Description
A hearty and flavorful vegan Mushroom Bourguignon recipe featuring cremini mushrooms simmered in a rich red wine and vegetable broth sauce, perfect served over mashed potatoes, rice, or pasta for a comforting meal.
Ingredients
Scale
Mushroom Bourguignon
- 2 tablespoons olive oil, divided
- 16 ounces cremini mushrooms, sliced
- 5 large carrots, peeled and sliced into large chunks
- 1 large sweet onion, diced
- 4-5 cloves garlic, minced
- 1 1/2 cups quality red wine (Pinot Noir recommended)
- 2 cups vegetable broth
- 2 tablespoons tomato paste
- 2 teaspoons dried thyme
- 2 teaspoons dried oregano
- 1 teaspoon salt, plus more to taste
- Few shakes black pepper
- 2 tablespoons all purpose flour
- 1/3 cup water
To Serve
- 1 recipe Best Dang Vegan Mashed Potatoes or serve with rice or pasta
Instructions
- Cook Mushrooms: In a large pot, heat 1 tablespoon of olive oil over medium heat, then add the sliced mushrooms and a pinch of salt. Sauté for 10 minutes until the mushrooms are browned and softened. Transfer mushrooms to a plate and set aside.

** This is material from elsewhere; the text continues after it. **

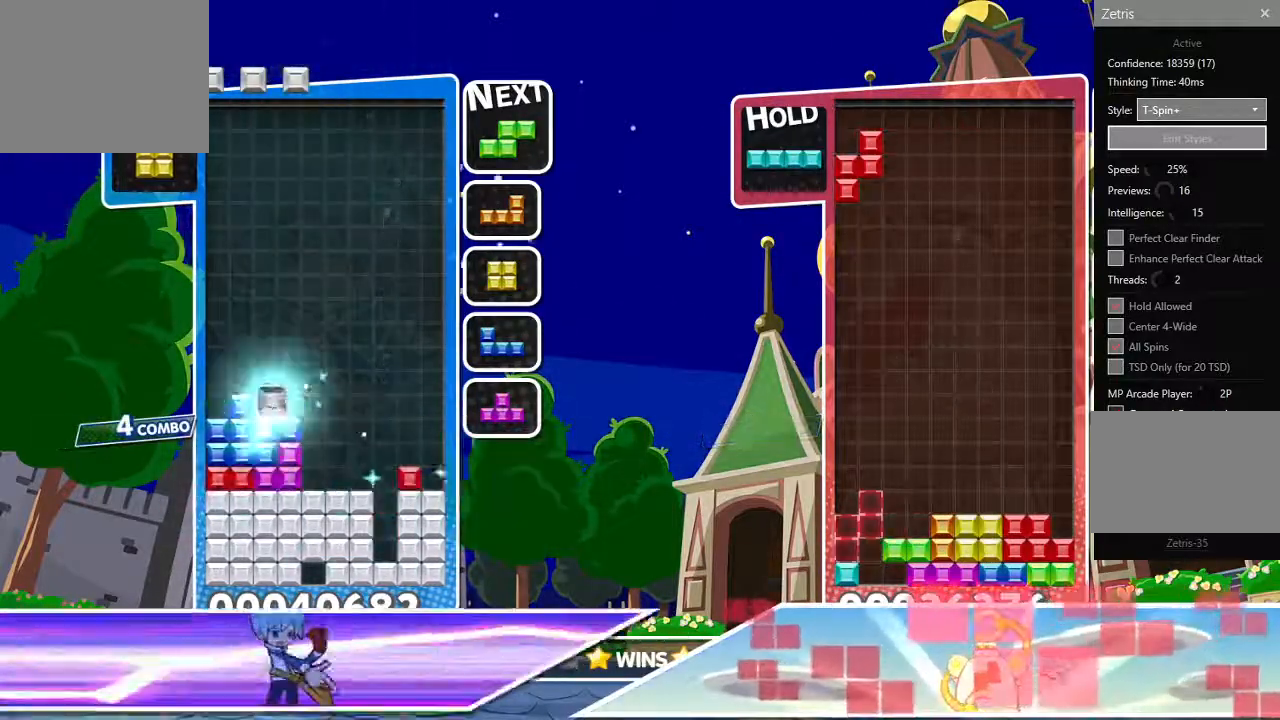
{"dt_ms": 500, "buttons": ["DPAD_UP"], "left_stick": "center", "right_stick": "center", "events": [[133, "CROSS", "down"], [200, "DPAD_RIGHT", "up"], [250, "CROSS", "up"], [483, "DPAD_UP", "down"]]}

- Sauté Vegetables: Add the remaining 1 tablespoon olive oil to the pot, then add the chopped carrots and diced onions. Cook for 5 minutes until the vegetables soften. Add the minced garlic and sauté for 1 more minute until fragrant.
- Add Liquids and Spices: Pour in the red wine and vegetable broth with the sautéed vegetable mixture. Stir in tomato paste, dried thyme, oregano, salt, and black pepper. Bring the mixture to a boil, then reduce heat to low, cover, and simmer for 15 minutes.
- Thicken Sauce: In a small bowl, whisk together the all purpose flour and water until smooth. Gradually stir this mixture into the pot to thicken the sauce.
- Combine and Simmer: Add the cooked mushrooms back into the pot and stir well. Cover and continue to simmer for an additional 15 minutes until the bourguignon is a thick stew, stirring occasionally to prevent sticking.
- Serve: Prepare your mashed potatoes (or rice/pasta). Spoon a generous portion of the mushroom bourguignon over the mashed potatoes in bowls and enjoy warm.
Notes
- Nutritional information is estimated only for the mushroom mixture and does not include mashed potatoes.
- Cremini mushrooms are preferred, but portabello or porcini can be used as alternatives.
- For gluten-free option, substitute the all purpose flour with cornstarch or a gluten free flour blend to thicken.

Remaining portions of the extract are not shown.